Lakeview: Did the developers just drop their worker accommodation promise?

“Affordable co-living units” to be delivered as part of the billion-dollar Lakeview development were marketed as one solution to Queenstown’s affordable housing pressures, but that promise now looks like it may not be delivered.

In its resource consent application to the Environmental Protection Authority for the first two stages of the project, which is controversially being considered under the Government’s fast-track consenting process, the developer has almost consistently included “visitor accommodation” in brackets after any reference to co-living.

For some, it feels as if a key objective of the project, to create a mix of residential options in the Queenstown CBD for locals, is slipping out of reach.

Councillor Quentin Smith is questioning whether the Lakeview developers will deliver on affordable housing for workers or whether a promise of 'affordable co-living units' is simply 'marketing spiel'.

Queenstown Lakes District councillor Quentin Smith says Lakeview’s always been a mixed-use development – think residential apartments, retail, galleries, restaurants – but the “story” was always that it was dependent on permanent residents to ensure that it remained a vibrant, liveable space.

In his view, “co-living” was never a very well defined term, and he thinks councillors have interpreted it to mean one thing, and the developers, another, he says.

“They've taken the provisions for co-living to provide for more visitor accommodation, basically, which, in my view, goes against the intent of the development agreement.

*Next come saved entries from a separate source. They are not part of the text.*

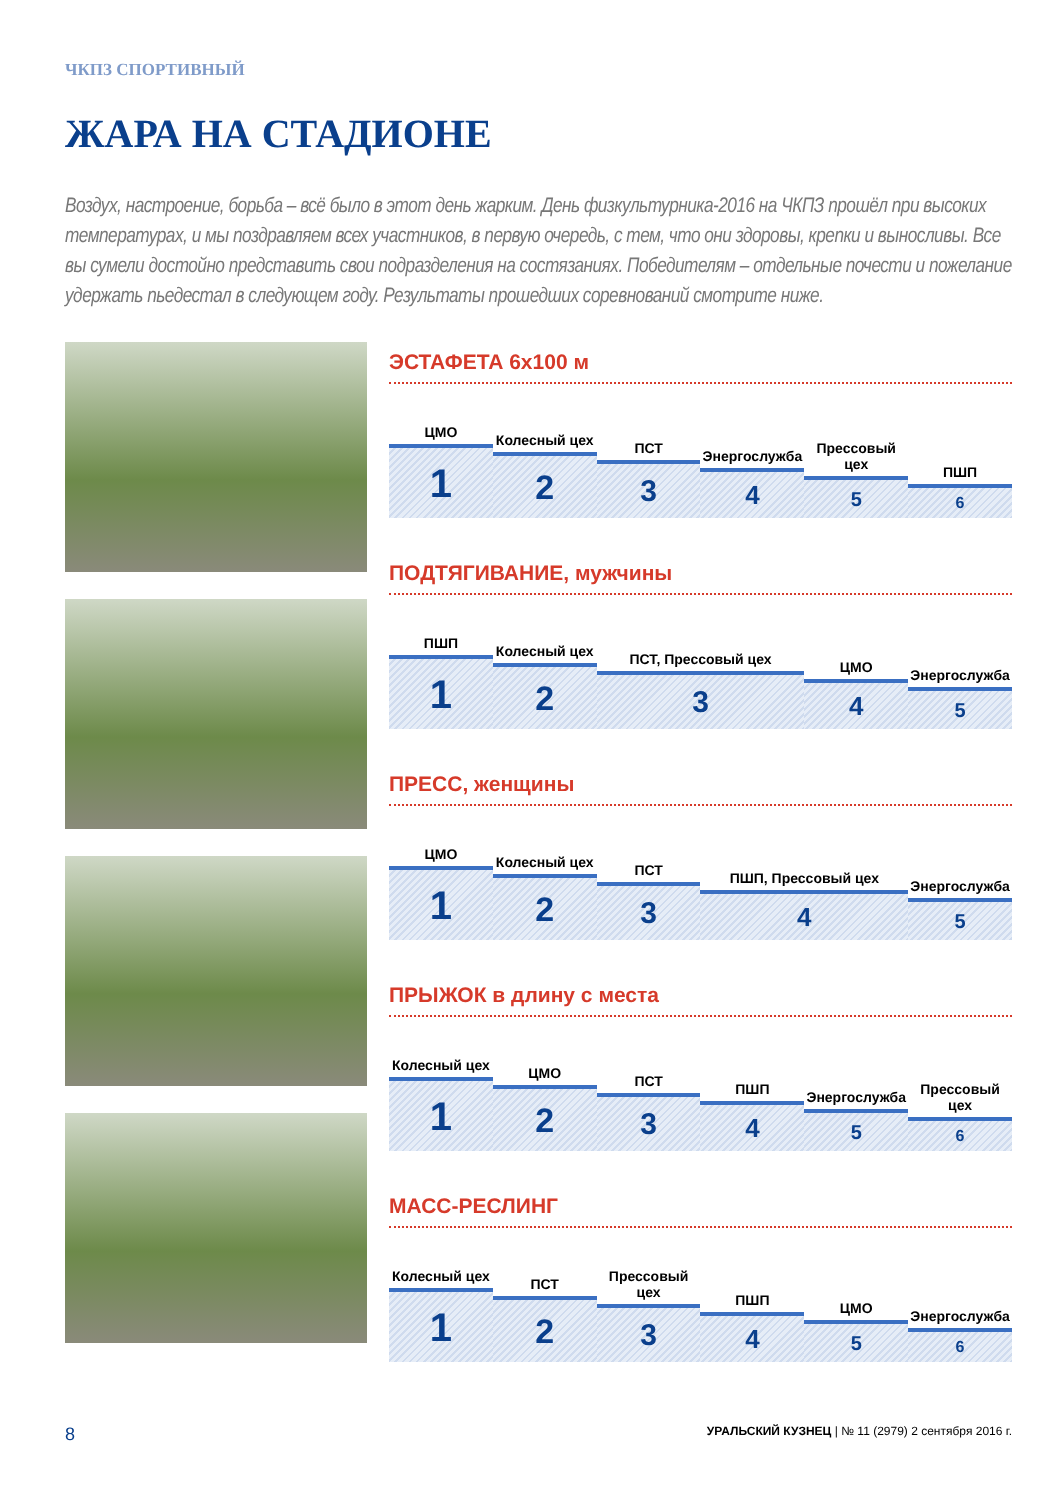ЧКПЗ СПОРТИВНЫЙ
ЖАРА НА СТАДИОНЕ
Воздух, настроение, борьба – всё было в этот день жарким. День физкультурника-2016 на ЧКПЗ прошёл при высоких температурах, и мы поздравляем всех участников, в первую очередь, с тем, что они здоровы, крепки и выносливы. Все вы сумели достойно представить свои подразделения на состязаниях. Победителям – отдельные почести и пожелание удержать пьедестал в следующем году. Результаты прошедших соревнований смотрите ниже.
ЭСТАФЕТА 6х100 м
ЦМО
1
Колесный цех
2
ПСТ
3
Энергослужба
4
Прессовый цех
5
ПШП
6
ПОДТЯГИВАНИЕ, мужчины
ПШП
1
Колесный цех
2
ПСТ, Прессовый цех
3
ЦМО
4
Энергослужба
5
ПРЕСС, женщины
ЦМО
1
Колесный цех
2
ПСТ
3
ПШП, Прессовый цех
4
Энергослужба
5
ПРЫЖОК в длину с места
Колесный цех
1
ЦМО
2
ПСТ
3
ПШП
4
Энергослужба
5
Прессовый цех
6
МАСС-РЕСЛИНГ
Колесный цех
1
ПСТ
2
Прессовый цех
3
ПШП
4
ЦМО
5
Энергослужба
6
8 УРАЛЬСКИЙ КУЗНЕЦ | № 11 (2979) 2 сентября 2016 г.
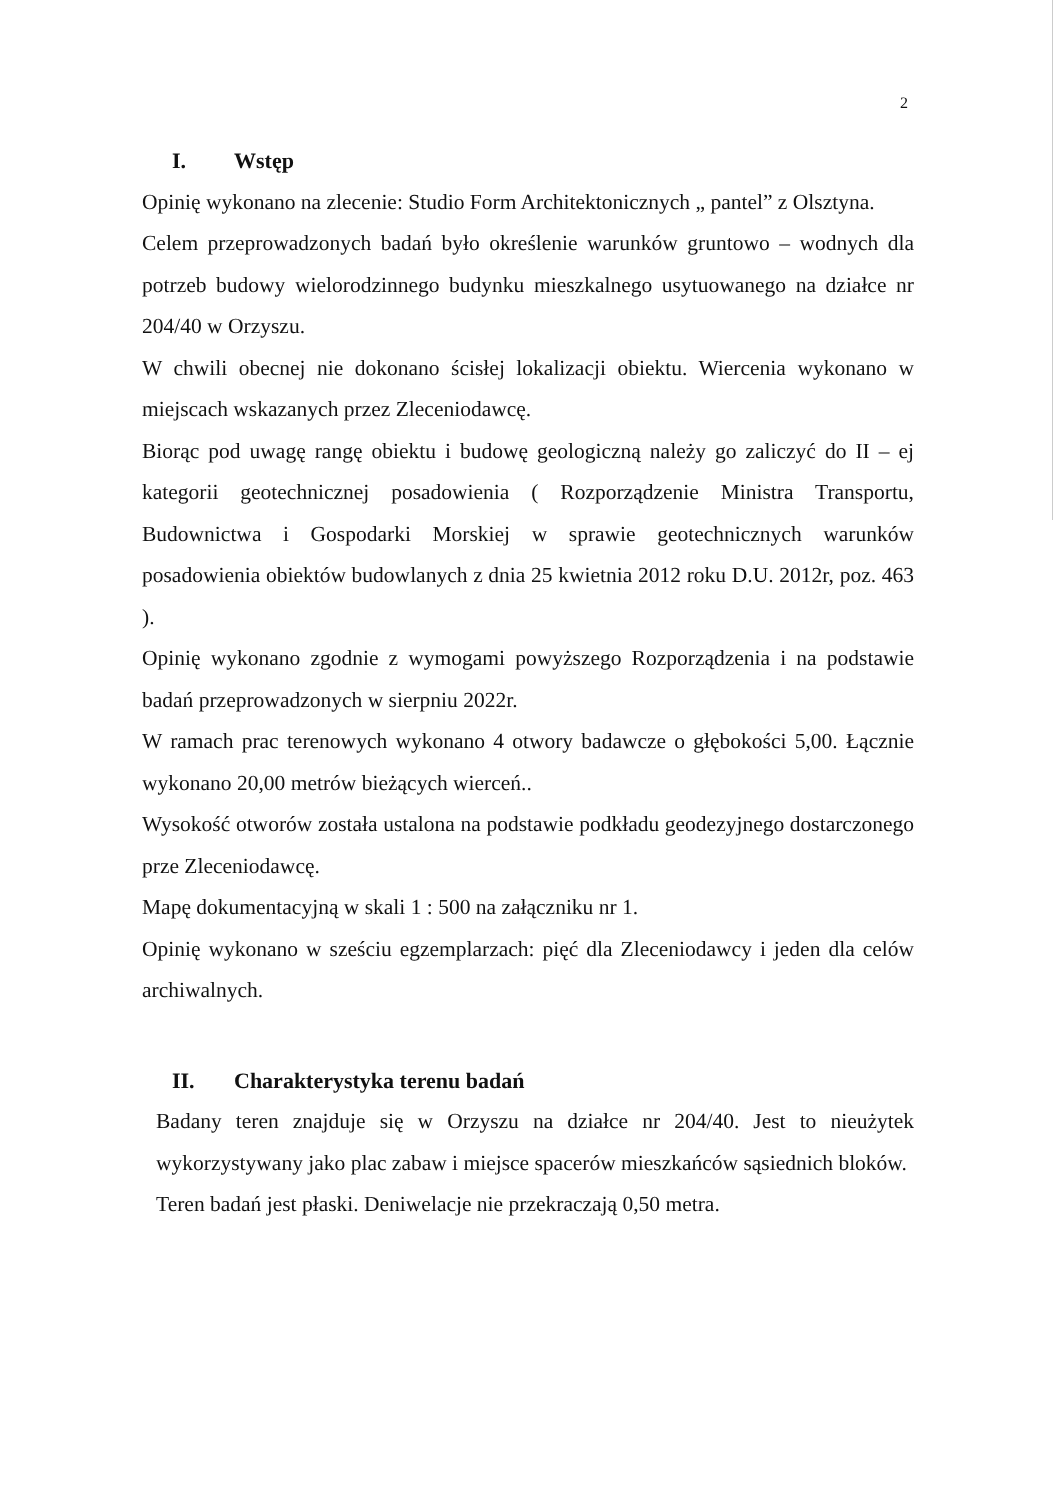2
I. Wstęp
Opinię wykonano na zlecenie: Studio Form Architektonicznych „ pantel” z Olsztyna.
Celem przeprowadzonych badań było określenie warunków gruntowo – wodnych dla potrzeb budowy wielorodzinnego budynku mieszkalnego usytuowanego na działce nr 204/40 w Orzyszu.
W chwili obecnej nie dokonano ścisłej lokalizacji obiektu. Wiercenia wykonano w miejscach wskazanych przez Zleceniodawcę.
Biorąc pod uwagę rangę obiektu i budowę geologiczną należy go zaliczyć do II – ej kategorii geotechnicznej posadowienia ( Rozporządzenie Ministra Transportu, Budownictwa i Gospodarki Morskiej w sprawie geotechnicznych warunków posadowienia obiektów budowlanych z dnia 25 kwietnia 2012 roku D.U. 2012r, poz. 463 ).
Opinię wykonano zgodnie z wymogami powyższego Rozporządzenia i na podstawie badań przeprowadzonych w sierpniu 2022r.
W ramach prac terenowych wykonano 4 otwory badawcze o głębokości 5,00. Łącznie wykonano 20,00 metrów bieżących wierceń..
Wysokość otworów została ustalona na podstawie podkładu geodezyjnego dostarczonego prze Zleceniodawcę.
Mapę dokumentacyjną w skali 1 : 500 na załączniku nr 1.
Opinię wykonano w sześciu egzemplarzach: pięć dla Zleceniodawcy i jeden dla celów archiwalnych.
II. Charakterystyka terenu badań
Badany teren znajduje się w Orzyszu na działce nr 204/40. Jest to nieużytek wykorzystywany jako plac zabaw i miejsce spacerów mieszkańców sąsiednich bloków.
Teren badań jest płaski. Deniwelacje nie przekraczają 0,50 metra.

“We want people to be living there.”

While he had envisaged the co-living units being lived in by young professionals, who otherwise struggle to get a foot in the housing market door in the CBD, the developer is making a case for the spaces to be for shorter visitor stays, he says.

“You might have a studio apartment type thing and you might have some shared facilities like laundry and media rooms, and go down to the cafe downstairs and work on your computer.

“It’s sort of that modern, professional living thing that you might see in the big city. That’s what I understood we were being sold when they talked about co-living.”

By not locking in definitions of what was intended by “co-living” and “short and long-term visitors”, councillor Smith’s concerned some of the council’s core project objectives may not be realised.

It’s a view shared by councillor Niki Gladding.

When the Lakeview development was first pitched to councillors by staff, it was generally understood the co-living spaces were to be long-term, cheaper, worker accommodation, she says.

“The problem was, the development agreement got signed without us being able to look through the terms and understand whether it achieved the project objectives.

“And if we had done that I certainly would have noticed that there was no definition around co-living.”

The Queenstown Lakes District Council could have sold the Lakeview land outright to the developer – it was valued in part at $42 million – but decided to enter into a development agreement to retain some control over project objectives.

One of its stated project objectives: “to deliver a variety of housing outcomes and/or a diverse residential community”.

Another: “considers opportunities for visitor accommodation and/or visitor facilities where these are economically viable”.

The difference in wording suggests a difference in priority - "to deliver" versus "considers".

Councillor Gladding also says there’s some conflicting definitions of the “co-living” term in different documents relating to Lakeview. 

“You could read one part of the masterplan and go ‘oh, yes, it is what we thought it was’ and then you read another part and ‘no’. So, I think it was very confused.”

It’s the same in a scan of the hundreds of pages of the resource consent application.

For the most part, the developer consistently refers to “co-living (visitor accommodation) units”.

One of the few times the developer fails to include “visitor accommodation” in brackets immediately after the use of “co-living” in its fast-track application is in its “Economic Assessment” document.

Here, the developer tells decisionmakers Queenstown’s housing remains “chronically unaffordable” and their proposal, while not a silver bullet for the district’s housing problems, will boost supply and provide greater choice in a central location.

In a media statement in December announcing a decision to fast track consent, Centuria Capital, part of the development consortium, called them 'affordable co-living spaces'. Now, they’re routinely referred to as 'co-living (visitor accommodation) units' by the developer.

In this part of the resource consent documents, the co-living units are described as “long-stay visitor accommodation”.

In councillor Smith’s opinion, the developer rolls out their marketing spiel about the benefits of co-living spaces when it suits, but is leaving themselves room to redefine them to suit their own commercial needs.

Councillor Gladding says she doesn’t think it’s a case of the developer “trying to pull one over us”.

Co-living was never defined as long-term worker accommodation, regardless of what councillors themselves pictured it to be, and that was “poor process”, she says.

“It was very loose right from the start.

“It goes back to the councillors should have had eyes on that DA (development agreement)."

It’s put a core objective of the Lakeview project at risk, she says.

“I don’t think we're going to make a lot of money now, which makes the other project objectives much more important.

“And the key one is to have a diverse mix of residential accommodation in town where the workers are needed.

“It’s a project objective that, personally, I was hanging on to.

“But I don't believe that what we're putting in place really meets the project objectives of a diverse mix of residential accommodation.”